Achieve IT! is a blog about goals -- another kind of lifehack, I think. I've just started reading it, but so far it seems interesting.

Speaking of goals, Joe's Goals is a nifty little free, online application for tracking your progress toward achieving your goals. Elegantly simple and uncluttered, like the life we all strive for.

And speaking of nifty free apps, my mom clued me into 37 Signals for fantastic free web-based software to help you get organized.

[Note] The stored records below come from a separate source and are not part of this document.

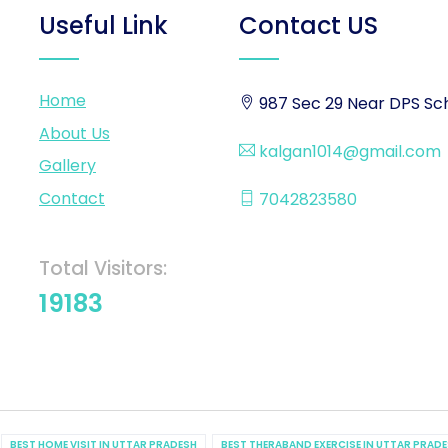
Useful Link
Contact US
Home
987 Sec 29 Near DPS Sch
About Us
kalgan1014@gmail.com
Gallery
Contact
7042823580
Total Visitors:
19183
BEST HOME VISIT IN UTTAR PRADESH
BEST THERABAND EXERCISE IN UTTAR PRAD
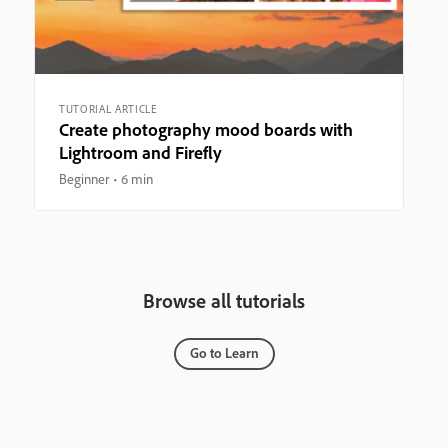
TUTORIAL ARTICLE
Create photography mood boards with
Lightroom and Firefly
Beginner
6 min
Browse all tutorials
Go to Learn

I've started using Backpack every single day as a sort of landing page to make lists, notes, and record thoughts.

Thrifty Planet is "The largest free directory for thrift stores, antiques, recycled merchandise, earth friendly items and more."

And I just found this one today, CHOW magazine has now gone entirely online, including a cool food media blog called The Grinder.

TTFN! Ta-ta for now!

Saturday, October 07, 2006


It is a GORGEOUS day, and I have already been to the UCI farmer's market where I purchased a dozen organic brown eggs; a loaf of whole wheat Irish bread (don't ask me what makes it Irish, I don't know) which the gentleman said was good for sandwiches -- not as good as the regular Irish bread, but better for you; two pounds of the most beautiful, adorably tiny, and sinfully sweet green raisin grapes I have ever tasted; a little bundle of toothpick-thin late-season asparagus; two yellow squash; an ENORMOUS zucchini; and a very adorably petite butternut squash which, the nice lady with the baby on her hip told me, was picked yesterday.

I may be very excited about this. I think I am going to make a vegetable omlete for lunch.


Several people requested the recipe for the Spicy Pumpkin Cake I took to critique group on Thursday (and which subsequently ended up splattered all over the front seat of my car) and so I deliver.

Spicy Pumpkin Cake with Chocolate Chunks
From the Kraft "Food & Family" Fall 2006 magazine:

1 pkg. (2-layer size) spice cake mix
1 pkg. (8 oz.) cream cheese, softened, divided
1 cup canned pumpkin
1 tsp ground cinnamon
1/2 tsp ground ginger
6 squares semi-sweet baking chocolate, coarsely chopped
1/2 cup thawed Cool Whip
2 Tbsp sugar

Preheat oven to 350 degrees F. Prepare cake mix as directed on package, reducing water to 1/2 cup and increasing oil to 1/2 cup. Add half of the cream cheese, the pumpkin, cinnamon and ginger. Beat on medium speed until well blended. Stir in chopped chocolate. Pour into greased 12-cup fluted tube pan or 10-inch tube pan.

Bake 40 to 45 minutes or until toothpick inserted in center comes out clean. Cool 10 minutes. Remove from pan; cool completely on wire rack.

Mix remaining cream cheese, whipped topping, and sugar until well blended. Spread on top of cooled cake. Cut into 16 slices.

Lacy's Additional Notes:
I made this cake almost exactly as directed, except that I substituted 1/3 less fat cream cheese and fat free Cool Whip. I baked the cake for more than an hour, and it still came out rather more gooey than I would have liked.

Making it a second time, I might reduce the oil to the 1/3 cup called for on the cake mix box. I imagine you could reduce it even more if you added the entire can of pumpkin puree. Also, I think that using egg beaters instead of the regular eggs (called for on the cake mix, and not listed in this recipe) would have worked just as well. Also, it would have been just as good (maybe better) without the chocolate. I like the combination of dark chocolate and pumpkin, but this cake was already so dense, I think it could have done without the added richness.

The recipe also notes that you can use yellow cake mix in place of the spice cake mix if you prefer, but I thought the spice cake mix gave it a lovely pumpkin pie-type flavor.